-- Data provided follows --

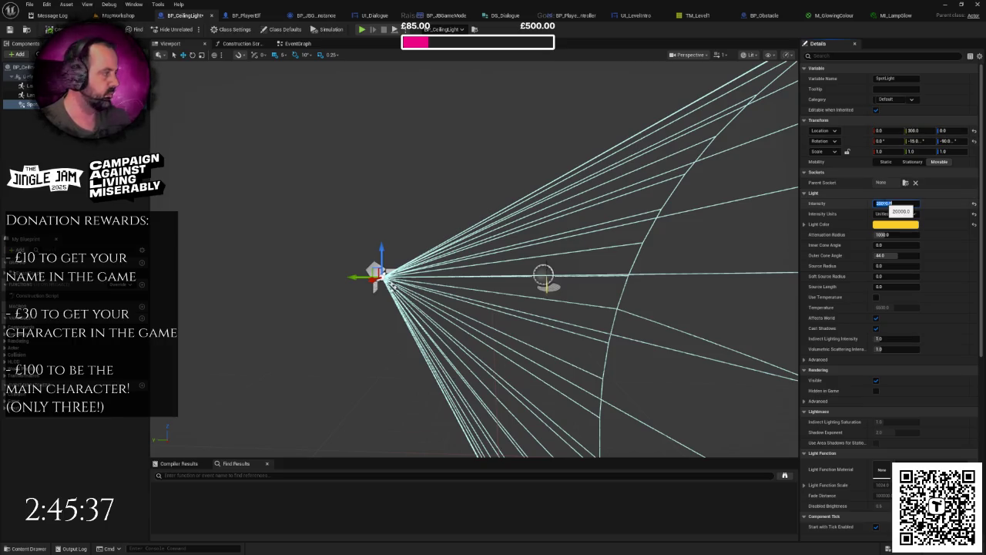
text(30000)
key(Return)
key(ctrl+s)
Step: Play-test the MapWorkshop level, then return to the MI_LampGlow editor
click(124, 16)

-- Data provided concluded --

__Prompt__. Repeat the listing exactly; do not print any picture.

__Expected output__.
text(30000)
key(Return)
key(ctrl+s)
Step: Play-test the MapWorkshop level, then return to the MI_LampGlow editor
click(124, 16)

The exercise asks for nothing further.